• **Task instructions**
Exact copy, no pictures: return all the data below as written.

*-*-*

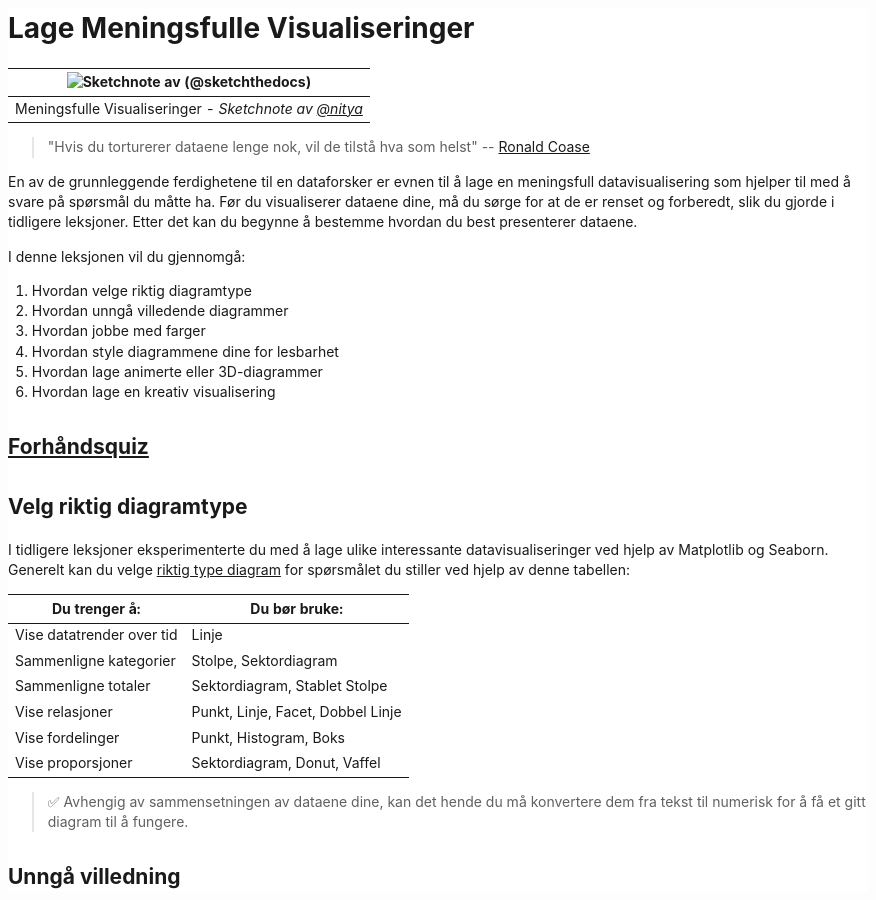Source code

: 
# Lage Meningsfulle Visualiseringer

|![ Sketchnote av [(@sketchthedocs)](https://sketchthedocs.dev) ](../../sketchnotes/13-MeaningfulViz.png)|
|:---:|
| Meningsfulle Visualiseringer - _Sketchnote av [@nitya](https://twitter.com/nitya)_ |

> "Hvis du torturerer dataene lenge nok, vil de tilstå hva som helst" -- [Ronald Coase](https://en.wikiquote.org/wiki/Ronald_Coase)

En av de grunnleggende ferdighetene til en dataforsker er evnen til å lage en meningsfull datavisualisering som hjelper til med å svare på spørsmål du måtte ha. Før du visualiserer dataene dine, må du sørge for at de er renset og forberedt, slik du gjorde i tidligere leksjoner. Etter det kan du begynne å bestemme hvordan du best presenterer dataene.

I denne leksjonen vil du gjennomgå:

1. Hvordan velge riktig diagramtype  
2. Hvordan unngå villedende diagrammer  
3. Hvordan jobbe med farger  
4. Hvordan style diagrammene dine for lesbarhet  
5. Hvordan lage animerte eller 3D-diagrammer  
6. Hvordan lage en kreativ visualisering  

## [Forhåndsquiz](https://purple-hill-04aebfb03.1.azurestaticapps.net/quiz/24)

## Velg riktig diagramtype

I tidligere leksjoner eksperimenterte du med å lage ulike interessante datavisualiseringer ved hjelp av Matplotlib og Seaborn. Generelt kan du velge [riktig type diagram](https://chartio.com/learn/charts/how-to-select-a-data-vizualization/) for spørsmålet du stiller ved hjelp av denne tabellen:

| Du trenger å:              | Du bør bruke:                  |
| -------------------------- | ----------------------------- |
| Vise datatrender over tid  | Linje                         |
| Sammenligne kategorier     | Stolpe, Sektordiagram         |
| Sammenligne totaler        | Sektordiagram, Stablet Stolpe |
| Vise relasjoner            | Punkt, Linje, Facet, Dobbel Linje |
| Vise fordelinger           | Punkt, Histogram, Boks        |
| Vise proporsjoner          | Sektordiagram, Donut, Vaffel  |

> ✅ Avhengig av sammensetningen av dataene dine, kan det hende du må konvertere dem fra tekst til numerisk for å få et gitt diagram til å fungere.

## Unngå villedning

*-*-*

• **Problem solution**
Source code

: 
# Lage Meningsfulle Visualiseringer

|![ Sketchnote av [(@sketchthedocs)](https://sketchthedocs.dev) ](../../sketchnotes/13-MeaningfulViz.png)|
|:---:|
| Meningsfulle Visualiseringer - _Sketchnote av [@nitya](https://twitter.com/nitya)_ |

> "Hvis du torturerer dataene lenge nok, vil de tilstå hva som helst" -- [Ronald Coase](https://en.wikiquote.org/wiki/Ronald_Coase)

En av de grunnleggende ferdighetene til en dataforsker er evnen til å lage en meningsfull datavisualisering som hjelper til med å svare på spørsmål du måtte ha. Før du visualiserer dataene dine, må du sørge for at de er renset og forberedt, slik du gjorde i tidligere leksjoner. Etter det kan du begynne å bestemme hvordan du best presenterer dataene.

I denne leksjonen vil du gjennomgå:

1. Hvordan velge riktig diagramtype  
2. Hvordan unngå villedende diagrammer  
3. Hvordan jobbe med farger  
4. Hvordan style diagrammene dine for lesbarhet  
5. Hvordan lage animerte eller 3D-diagrammer  
6. Hvordan lage en kreativ visualisering  

## [Forhåndsquiz](https://purple-hill-04aebfb03.1.azurestaticapps.net/quiz/24)

## Velg riktig diagramtype

I tidligere leksjoner eksperimenterte du med å lage ulike interessante datavisualiseringer ved hjelp av Matplotlib og Seaborn. Generelt kan du velge [riktig type diagram](https://chartio.com/learn/charts/how-to-select-a-data-vizualization/) for spørsmålet du stiller ved hjelp av denne tabellen:

| Du trenger å:              | Du bør bruke:                  |
| -------------------------- | ----------------------------- |
| Vise datatrender over tid  | Linje                         |
| Sammenligne kategorier     | Stolpe, Sektordiagram         |
| Sammenligne totaler        | Sektordiagram, Stablet Stolpe |
| Vise relasjoner            | Punkt, Linje, Facet, Dobbel Linje |
| Vise fordelinger           | Punkt, Histogram, Boks        |
| Vise proporsjoner          | Sektordiagram, Donut, Vaffel  |

> ✅ Avhengig av sammensetningen av dataene dine, kan det hende du må konvertere dem fra tekst til numerisk for å få et gitt diagram til å fungere.

## Unngå villedning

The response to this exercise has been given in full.